Directorial debut of genre master Wes Craven, The Last House on the Left was one of the first truly horrifying movies of the 1970’s. It centers on two young girls who are brutally raped and murdered by a group of criminals. When their car breaks down, the criminals seek help at the nearest house…which happens to belong to the parents of one of the girls. The parents slowly begin to realize what’s going on and decide to take matters into their own hands. They kill the criminals one by one but it doesn’t fix anything. It’s an inverted take on a concept that would later be explored in thrillers like Death Wish. Getting revenge doesn’t solve the problem, their daughter is still dead and now they have blood on their hands. It’s as grim an ending as a movie can have. When the daughter doesn’t die in the remake, it becomes a completely different situation and that’s the problem. The reimagining sets out to be a thrill ride more than a contemplative psychological horror, and watching it try to make the subject matter entertaining is just uncomfortable in all the wrong ways. The new version even has a happy ending where the parents ride off into the sunset with their daughter safe and sound, even taking the least psychotic of the criminals with them.
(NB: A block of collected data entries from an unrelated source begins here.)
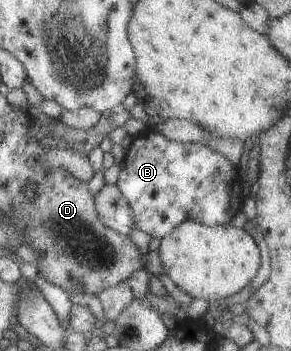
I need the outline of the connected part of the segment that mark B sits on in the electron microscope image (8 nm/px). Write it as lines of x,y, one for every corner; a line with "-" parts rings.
145,129
132,136
129,145
124,150
115,185
128,201
130,210
133,212
133,226
136,230
145,232
150,238
160,240
170,234
174,227
184,219
190,219
206,226
230,224
230,218
240,210
244,200
241,190
242,181
239,168
208,145
168,140
156,130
Gus Van Sant’s remake of Psycho is very different from the other remakes on the list. It is more of an experiment and it’s an experiment that didn’t work. The director was too focused on trying to put Psycho together exactly the way it was first made that he clearly never once stopped to think about why it had been made that way. To put it another way: The Psycho remake completely misses the point of the original because it never stops to consider the point of the original. As a result, it’s a completely hollow movie. It’s just a soulless thing. So much focus was put into getting a certain shot done exactly the way it had appeared in the original without taking into account what that shot had been meant to signify. This is applied to every single scene of the movie, unfortunately, which makes it virtually unbearable to watch. Psycho was a deep, richly layered story and when the remake ignores that it immediately sets itself up for failure. It is made for no other reason than to be a technical achievement and thus it feels completely artificial and totally lacks not only the heart but the suspense that went into the Hitchcock version.
A lot of people really hate this movie. So much, in fact, that it’s almost a shame to put it on this list. Why kick something when it’s down? But the most frustrating thing about this reboot is how close it comes to working. It actually does a lot of things right. Those drastic differences really bring an added element to the story. Is Freddy not guilty or is he just toying with the audience to eventually make them feel terrible for siding with a pedophile? That’s the stuff that worked. But it failed to maintain the delicate balance achieved in the Wes Craven original. The remake is so focused on establishing Freddy’s backstory and trying to be new and relevant that it kind of forgot to be about dreams. The micro naps, which were by far the worst addition to the movie, were clearly added in order to make the dream sequences relevant. You shouldn’t have to fight to try and make dreams relevant in a Nightmare on Elm Street movie. Many reshot scenes were added to duplicate famous dream sequences from the original, and they certainly don’t help the problem either.